Another Disputed Discovery: Are Negatives Really by Ansel Adams?

Ten years ago a Fresno, California, man named Rick Norsigian made a garage sale find of sixty-five negatives which he came to believe were by the famous American photographer Ansel Adams.  Late last month, at a Beverly Hills press conference, he announced experts who had studied the writing on the negative sleeves had identified the hand as that of Adam’s wife — adding considerable weight to Norsigian’s claim.  The estimated value of the negatives if authentic:  $200 million.

But an 87 year-old Oakland woman named Marion Walton, who just happened to have some prints very similar to Norsigian’s in her home and saw a clip of the Norsigian press conference on television, almost immediately disputed the claim.  She thinks the photos were taken by her Uncle Earl.

Today, KTVU TV in Oakland reports that another panel of experts who have examined and compared the Norsigian plates with Ms.
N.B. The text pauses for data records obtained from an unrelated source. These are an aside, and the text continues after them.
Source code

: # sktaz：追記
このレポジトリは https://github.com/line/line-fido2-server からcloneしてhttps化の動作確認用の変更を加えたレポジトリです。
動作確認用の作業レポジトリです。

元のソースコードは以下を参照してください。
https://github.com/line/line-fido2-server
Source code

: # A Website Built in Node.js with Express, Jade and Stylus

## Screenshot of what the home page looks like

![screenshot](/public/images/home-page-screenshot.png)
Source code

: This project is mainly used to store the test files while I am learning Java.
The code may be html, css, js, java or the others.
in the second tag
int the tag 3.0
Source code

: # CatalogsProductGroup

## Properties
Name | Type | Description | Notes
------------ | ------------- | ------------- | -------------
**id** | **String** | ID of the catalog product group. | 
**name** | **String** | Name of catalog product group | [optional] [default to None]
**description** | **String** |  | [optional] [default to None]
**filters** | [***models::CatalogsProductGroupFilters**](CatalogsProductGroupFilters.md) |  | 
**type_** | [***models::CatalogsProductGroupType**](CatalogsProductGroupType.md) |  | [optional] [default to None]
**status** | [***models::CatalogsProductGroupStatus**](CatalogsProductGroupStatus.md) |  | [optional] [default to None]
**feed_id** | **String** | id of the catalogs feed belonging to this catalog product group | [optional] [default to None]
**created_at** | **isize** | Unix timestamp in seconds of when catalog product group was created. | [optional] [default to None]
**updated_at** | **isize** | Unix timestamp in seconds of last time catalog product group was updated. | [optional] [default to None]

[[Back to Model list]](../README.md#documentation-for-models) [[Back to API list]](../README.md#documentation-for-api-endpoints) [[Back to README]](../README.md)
Walton’s prints agrees that indeed Uncle Earl — Earl Brooks, who back in the 1920s apparently did a lot of picture-taking in one of Adams’ favorite haunts, Yosemite — was the artist, not Adams.

Norsigian will probably continue to argue his case, but I think at this point we can at least score one for Uncle Earl.

If you’re interested, Greensboro Public Library has a number of books on or by Ansel Adams.  These include:  America’s Wilderness:  The Photographs of Ansel Adams, with the writings of John Muir, edited by Elaine M. Bucher; Ansel Adams:  America’s Photographer; A Biography for Young People by Beverly Gherman (juvenile); Ansel Adams:  A Biography by Mary Street Alinder; Ansel Adams:  Classic Images by James Alinder and John Szarkowski; Ansel Adams:  Letters and Images, 1916-1984, by Ansel Adams, edited by Mary Street Alinder and Andrea Gray Stillman; foreword by Wallace Stegner; Ansel Adams, An Autobiography, with Mary Street Alinder; and Ansel Adams, Our National Parks by Ansel Adams, edited by William A. Turnage and Andrea G. Stillman.